■ **DATA LINES**
━━━━━━━━━━━━━━━━
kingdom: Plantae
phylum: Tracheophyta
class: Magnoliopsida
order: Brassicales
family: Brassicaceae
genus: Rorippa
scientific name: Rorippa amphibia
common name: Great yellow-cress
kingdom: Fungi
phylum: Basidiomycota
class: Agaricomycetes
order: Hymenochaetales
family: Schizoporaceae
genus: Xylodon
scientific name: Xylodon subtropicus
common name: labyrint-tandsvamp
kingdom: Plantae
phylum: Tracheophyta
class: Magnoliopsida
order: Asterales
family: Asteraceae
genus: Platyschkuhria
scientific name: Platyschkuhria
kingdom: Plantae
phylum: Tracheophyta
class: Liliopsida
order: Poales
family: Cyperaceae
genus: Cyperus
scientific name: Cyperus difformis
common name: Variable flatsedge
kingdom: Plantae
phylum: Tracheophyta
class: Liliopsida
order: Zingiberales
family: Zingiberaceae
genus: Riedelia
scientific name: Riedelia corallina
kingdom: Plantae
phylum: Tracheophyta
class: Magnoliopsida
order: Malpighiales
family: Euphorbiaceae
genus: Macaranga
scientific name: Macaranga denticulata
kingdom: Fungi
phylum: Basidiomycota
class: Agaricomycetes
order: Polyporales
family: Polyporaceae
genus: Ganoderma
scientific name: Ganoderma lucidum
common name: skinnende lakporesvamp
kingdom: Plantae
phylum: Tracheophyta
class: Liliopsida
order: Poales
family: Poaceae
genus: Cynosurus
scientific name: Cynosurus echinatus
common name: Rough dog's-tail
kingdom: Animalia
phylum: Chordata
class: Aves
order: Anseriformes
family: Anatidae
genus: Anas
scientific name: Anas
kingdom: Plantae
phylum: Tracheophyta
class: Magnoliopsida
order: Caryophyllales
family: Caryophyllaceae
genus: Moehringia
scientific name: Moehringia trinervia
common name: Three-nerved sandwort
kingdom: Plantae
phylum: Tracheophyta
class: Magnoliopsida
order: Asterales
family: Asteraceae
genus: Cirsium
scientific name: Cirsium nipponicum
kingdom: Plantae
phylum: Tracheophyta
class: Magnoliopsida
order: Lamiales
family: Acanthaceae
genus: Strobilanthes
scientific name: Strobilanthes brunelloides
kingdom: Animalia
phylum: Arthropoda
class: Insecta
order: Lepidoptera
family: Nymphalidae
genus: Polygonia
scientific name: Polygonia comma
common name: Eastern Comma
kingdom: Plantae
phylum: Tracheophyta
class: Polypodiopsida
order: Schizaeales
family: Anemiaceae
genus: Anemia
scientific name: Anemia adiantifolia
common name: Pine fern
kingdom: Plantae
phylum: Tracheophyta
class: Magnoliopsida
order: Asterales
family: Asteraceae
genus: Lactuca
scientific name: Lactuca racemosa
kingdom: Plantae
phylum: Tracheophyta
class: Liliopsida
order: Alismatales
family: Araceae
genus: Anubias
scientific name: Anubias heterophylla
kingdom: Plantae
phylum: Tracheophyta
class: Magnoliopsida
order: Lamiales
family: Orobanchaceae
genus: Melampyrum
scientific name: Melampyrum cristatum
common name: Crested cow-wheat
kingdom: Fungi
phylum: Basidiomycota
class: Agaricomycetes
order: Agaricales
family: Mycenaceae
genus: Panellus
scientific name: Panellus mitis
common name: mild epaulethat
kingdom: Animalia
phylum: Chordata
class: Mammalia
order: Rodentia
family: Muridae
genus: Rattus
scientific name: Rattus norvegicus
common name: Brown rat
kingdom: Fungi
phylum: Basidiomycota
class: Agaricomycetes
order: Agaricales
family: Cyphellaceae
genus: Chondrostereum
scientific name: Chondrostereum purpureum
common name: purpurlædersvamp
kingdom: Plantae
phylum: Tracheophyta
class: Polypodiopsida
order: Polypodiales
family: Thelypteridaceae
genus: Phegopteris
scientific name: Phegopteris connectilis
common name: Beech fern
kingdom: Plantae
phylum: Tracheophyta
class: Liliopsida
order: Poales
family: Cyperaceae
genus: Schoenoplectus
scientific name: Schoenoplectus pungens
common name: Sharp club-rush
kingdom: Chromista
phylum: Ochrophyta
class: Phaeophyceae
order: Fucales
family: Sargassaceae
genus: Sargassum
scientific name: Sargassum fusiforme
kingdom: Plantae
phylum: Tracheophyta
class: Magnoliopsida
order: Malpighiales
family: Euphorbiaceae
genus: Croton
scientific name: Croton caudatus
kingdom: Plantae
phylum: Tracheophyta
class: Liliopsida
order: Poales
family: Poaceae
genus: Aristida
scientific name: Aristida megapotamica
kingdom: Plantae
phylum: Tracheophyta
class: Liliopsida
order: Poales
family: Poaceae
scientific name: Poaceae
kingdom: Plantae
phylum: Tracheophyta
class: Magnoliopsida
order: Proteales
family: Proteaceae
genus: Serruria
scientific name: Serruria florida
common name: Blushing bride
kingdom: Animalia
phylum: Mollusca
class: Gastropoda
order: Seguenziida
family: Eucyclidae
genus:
━━━━━━━━━━━━━━━━
■ **WRITTEN PROBLEM**
Copy every line of the rows above without changing anything, keeping them in the same order.

■ **RESPONSE TO THIS TASK**
kingdom: Plantae
phylum: Tracheophyta
class: Magnoliopsida
order: Brassicales
family: Brassicaceae
genus: Rorippa
scientific name: Rorippa amphibia
common name: Great yellow-cress
kingdom: Fungi
phylum: Basidiomycota
class: Agaricomycetes
order: Hymenochaetales
family: Schizoporaceae
genus: Xylodon
scientific name: Xylodon subtropicus
common name: labyrint-tandsvamp
kingdom: Plantae
phylum: Tracheophyta
class: Magnoliopsida
order: Asterales
family: Asteraceae
genus: Platyschkuhria
scientific name: Platyschkuhria
kingdom: Plantae
phylum: Tracheophyta
class: Liliopsida
order: Poales
family: Cyperaceae
genus: Cyperus
scientific name: Cyperus difformis
common name: Variable flatsedge
kingdom: Plantae
phylum: Tracheophyta
class: Liliopsida
order: Zingiberales
family: Zingiberaceae
genus: Riedelia
scientific name: Riedelia corallina
kingdom: Plantae
phylum: Tracheophyta
class: Magnoliopsida
order: Malpighiales
family: Euphorbiaceae
genus: Macaranga
scientific name: Macaranga denticulata
kingdom: Fungi
phylum: Basidiomycota
class: Agaricomycetes
order: Polyporales
family: Polyporaceae
genus: Ganoderma
scientific name: Ganoderma lucidum
common name: skinnende lakporesvamp
kingdom: Plantae
phylum: Tracheophyta
class: Liliopsida
order: Poales
family: Poaceae
genus: Cynosurus
scientific name: Cynosurus echinatus
common name: Rough dog's-tail
kingdom: Animalia
phylum: Chordata
class: Aves
order: Anseriformes
family: Anatidae
genus: Anas
scientific name: Anas
kingdom: Plantae
phylum: Tracheophyta
class: Magnoliopsida
order: Caryophyllales
family: Caryophyllaceae
genus: Moehringia
scientific name: Moehringia trinervia
common name: Three-nerved sandwort
kingdom: Plantae
phylum: Tracheophyta
class: Magnoliopsida
order: Asterales
family: Asteraceae
genus: Cirsium
scientific name: Cirsium nipponicum
kingdom: Plantae
phylum: Tracheophyta
class: Magnoliopsida
order: Lamiales
family: Acanthaceae
genus: Strobilanthes
scientific name: Strobilanthes brunelloides
kingdom: Animalia
phylum: Arthropoda
class: Insecta
order: Lepidoptera
family: Nymphalidae
genus: Polygonia
scientific name: Polygonia comma
common name: Eastern Comma
kingdom: Plantae
phylum: Tracheophyta
class: Polypodiopsida
order: Schizaeales
family: Anemiaceae
genus: Anemia
scientific name: Anemia adiantifolia
common name: Pine fern
kingdom: Plantae
phylum: Tracheophyta
class: Magnoliopsida
order: Asterales
family: Asteraceae
genus: Lactuca
scientific name: Lactuca racemosa
kingdom: Plantae
phylum: Tracheophyta
class: Liliopsida
order: Alismatales
family: Araceae
genus: Anubias
scientific name: Anubias heterophylla
kingdom: Plantae
phylum: Tracheophyta
class: Magnoliopsida
order: Lamiales
family: Orobanchaceae
genus: Melampyrum
scientific name: Melampyrum cristatum
common name: Crested cow-wheat
kingdom: Fungi
phylum: Basidiomycota
class: Agaricomycetes
order: Agaricales
family: Mycenaceae
genus: Panellus
scientific name: Panellus mitis
common name: mild epaulethat
kingdom: Animalia
phylum: Chordata
class: Mammalia
order: Rodentia
family: Muridae
genus: Rattus
scientific name: Rattus norvegicus
common name: Brown rat
kingdom: Fungi
phylum: Basidiomycota
class: Agaricomycetes
order: Agaricales
family: Cyphellaceae
genus: Chondrostereum
scientific name: Chondrostereum purpureum
common name: purpurlædersvamp
kingdom: Plantae
phylum: Tracheophyta
class: Polypodiopsida
order: Polypodiales
family: Thelypteridaceae
genus: Phegopteris
scientific name: Phegopteris connectilis
common name: Beech fern
kingdom: Plantae
phylum: Tracheophyta
class: Liliopsida
order: Poales
family: Cyperaceae
genus: Schoenoplectus
scientific name: Schoenoplectus pungens
common name: Sharp club-rush
kingdom: Chromista
phylum: Ochrophyta
class: Phaeophyceae
order: Fucales
family: Sargassaceae
genus: Sargassum
scientific name: Sargassum fusiforme
kingdom: Plantae
phylum: Tracheophyta
class: Magnoliopsida
order: Malpighiales
family: Euphorbiaceae
genus: Croton
scientific name: Croton caudatus
kingdom: Plantae
phylum: Tracheophyta
class: Liliopsida
order: Poales
family: Poaceae
genus: Aristida
scientific name: Aristida megapotamica
kingdom: Plantae
phylum: Tracheophyta
class: Liliopsida
order: Poales
family: Poaceae
scientific name: Poaceae
kingdom: Plantae
phylum: Tracheophyta
class: Magnoliopsida
order: Proteales
family: Proteaceae
genus: Serruria
scientific name: Serruria florida
common name: Blushing bride
kingdom: Animalia
phylum: Mollusca
class: Gastropoda
order: Seguenziida
family: Eucyclidae
genus:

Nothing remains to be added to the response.